The refusal of the court to give this cautionary instruction was not error.

The last assignment was that the court erred in refusing to grant appellant a new trial. The grounds presented to the lower court in support of such motion were essentially the same as the grounds stated in the first nine assignments in this case. The motion was properly denied. *Page 429 [15] The acts of the driver of the car are imputable to his principal, the appellant herein, when acting within the scope of his employment.
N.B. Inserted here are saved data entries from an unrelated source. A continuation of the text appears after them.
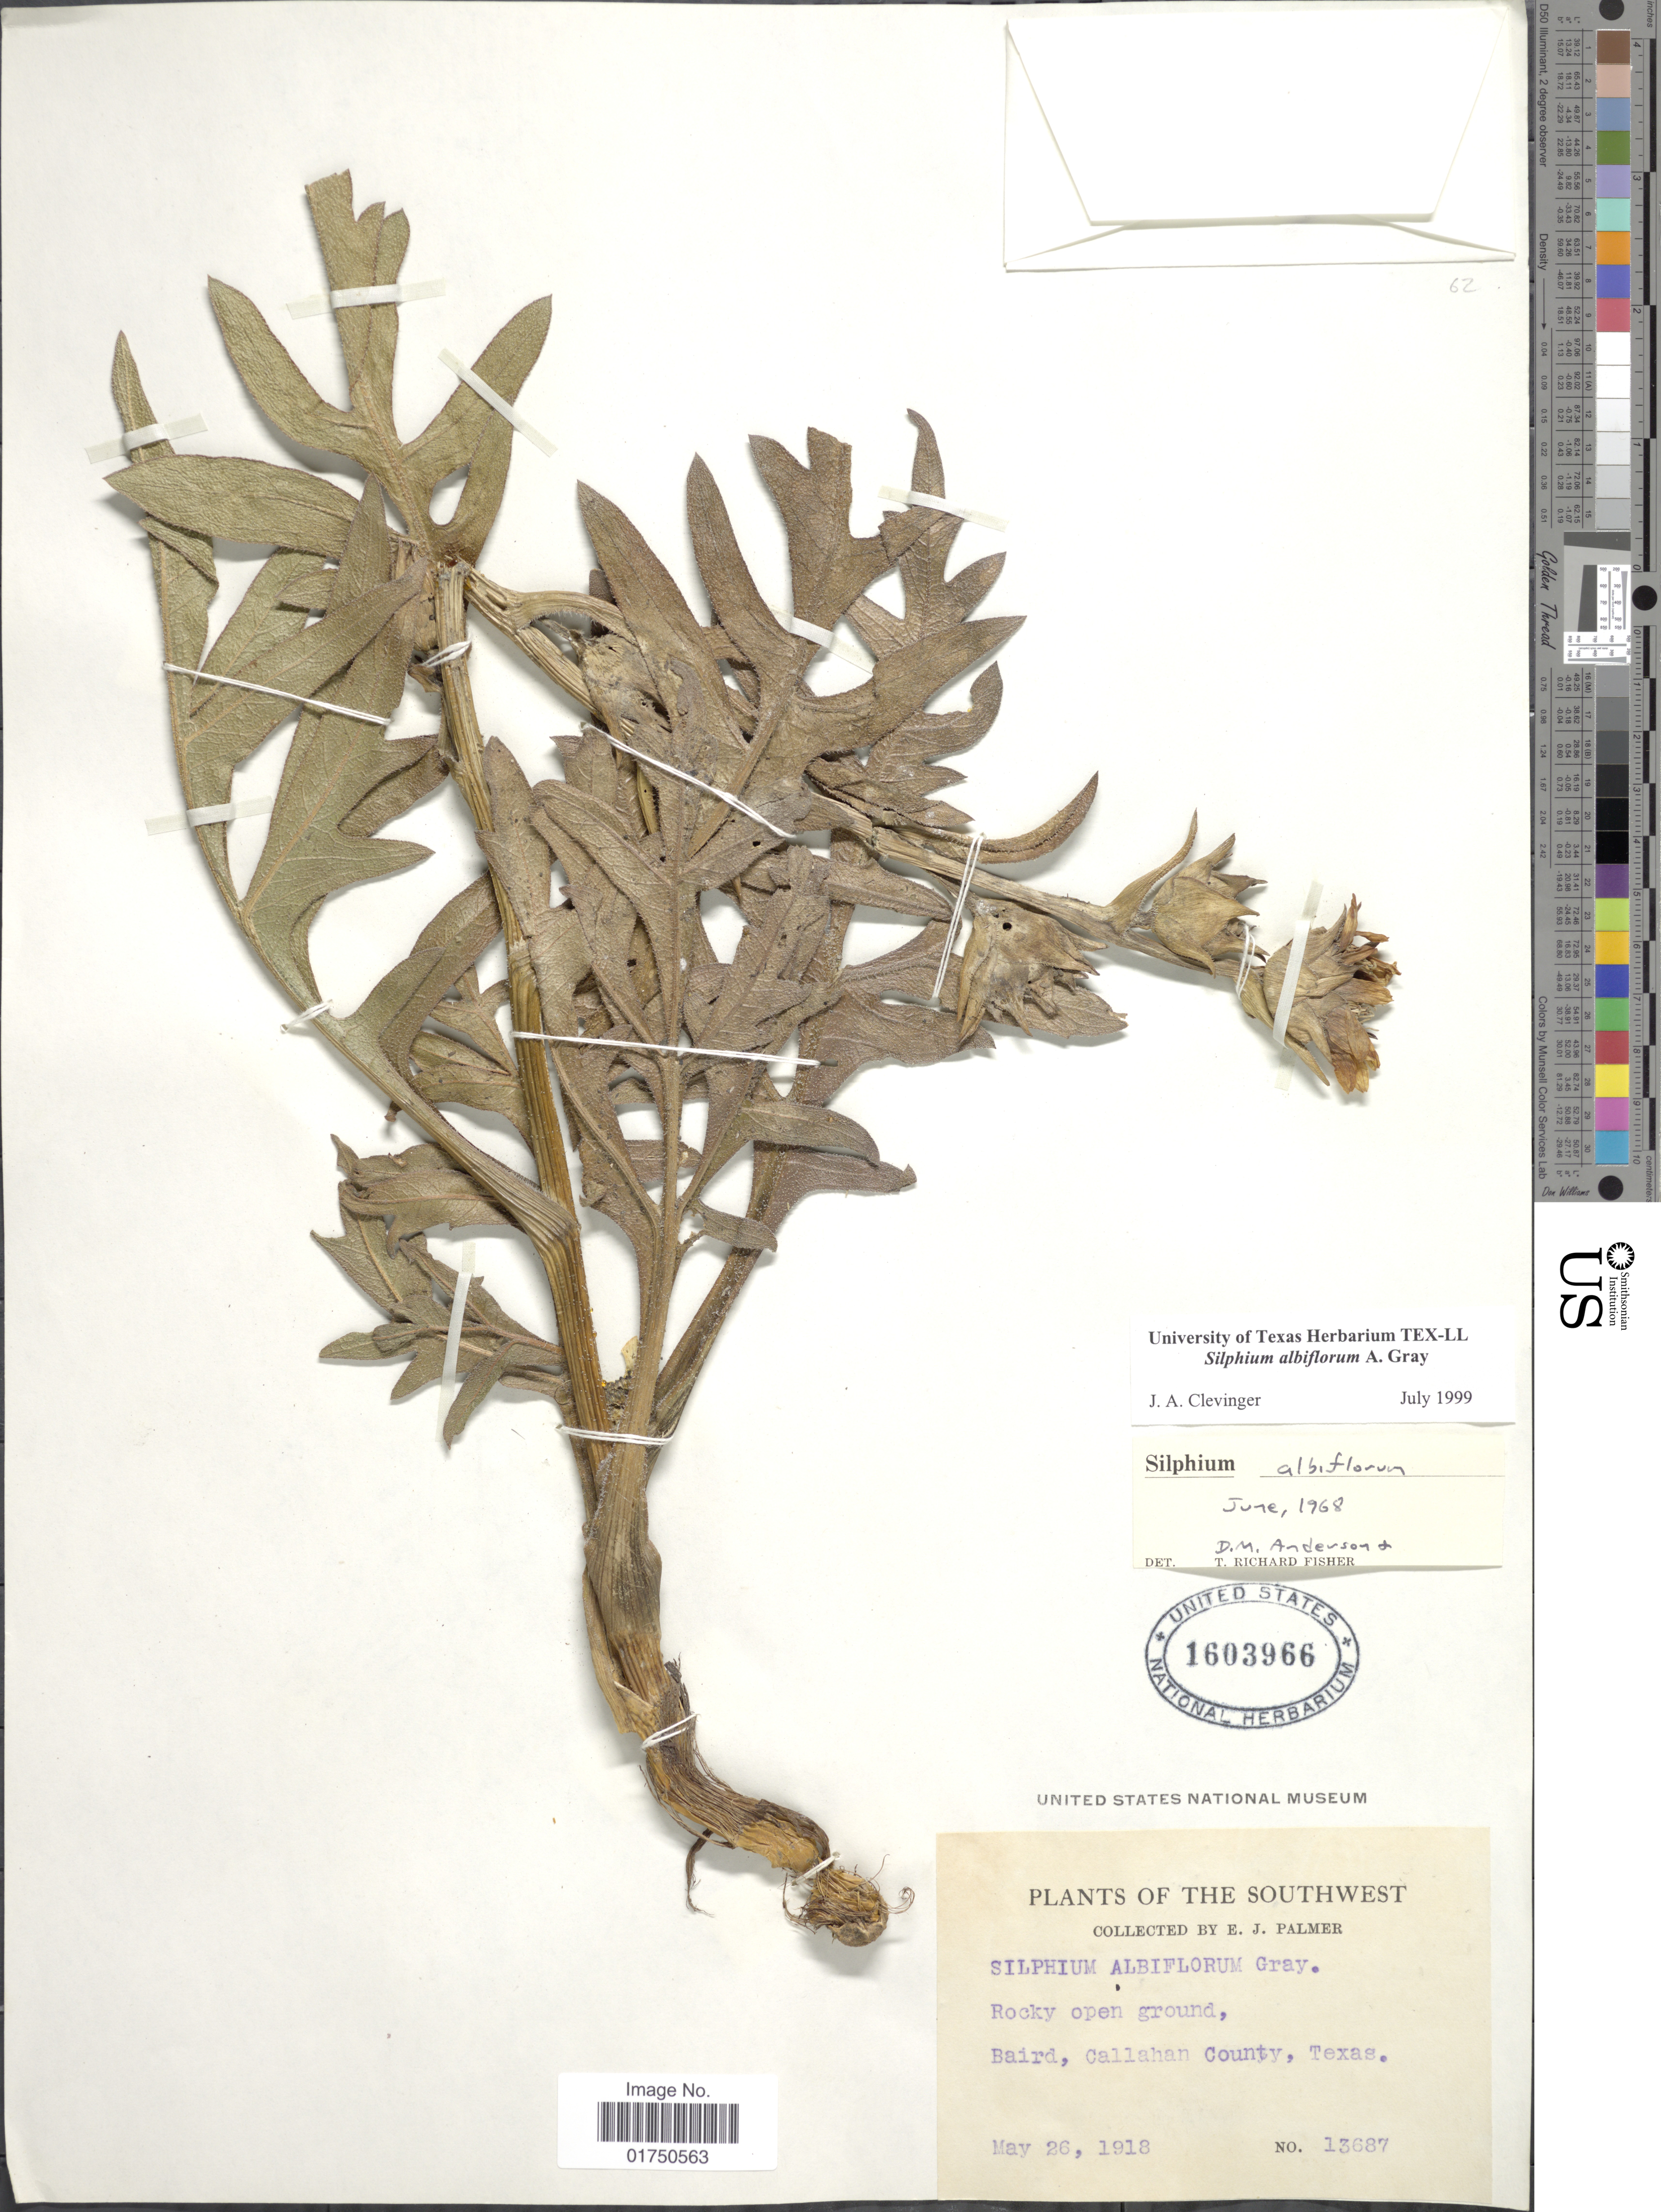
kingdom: Plantae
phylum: Tracheophyta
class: Magnoliopsida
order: Asterales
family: Asteraceae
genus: Silphium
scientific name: Silphium albiflorum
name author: A. Gray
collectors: E. J. Palmer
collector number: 13687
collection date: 1918-05-26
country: United States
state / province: Texas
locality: Southwest. Rocky open ground, Baird, Callahan County, Texas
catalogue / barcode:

When the entire circumstances are taken into consideration, it is doubtful if the jurors ever arrived at the point where it was necessary for them to consider the questions of contributory negligence or last clear chance. They might well have arrived at the conclusion that the driver was guilty of primary negligence continuing from the last stop on Lincoln Avenue all the way down Whipple and Ruth Streets to the time and place of the accident.

A careful review of the entire record in this case convinces us that substantial justice was done between the parties, and that the record shows no reversible error. Therefore, the judgment of the lower court is affirmed.

STANFORD, C.J., concurs.

MORGAN, J., being disqualified, the Honorable J.W. Faulkner, Judge of the Superior Court of Mohave County, was called to sit in his stead.